[DATA PROVIDED Boundary: Start]
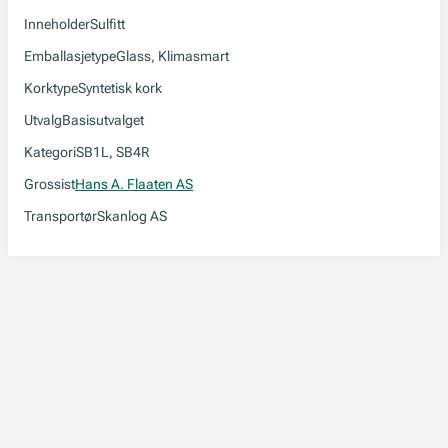
Inneholder
Sulfitt
Emballasjetype
Glass, Klimasmart
Korktype
Syntetisk kork
Utvalg
Basisutvalget
Kategori
SB1L, SB4R
Grossist
Hans A. Flaaten AS
Transportør
Skanlog AS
[DATA PROVIDED Boundary: End]
**WORK INSTRUCTIONS**
For the records above, output each one exactly and skip any image.

**ANSWER SECTION**
Inneholder
Sulfitt
Emballasjetype
Glass, Klimasmart
Korktype
Syntetisk kork
Utvalg
Basisutvalget
Kategori
SB1L, SB4R
Grossist
Hans A. Flaaten AS
Transportør
Skanlog AS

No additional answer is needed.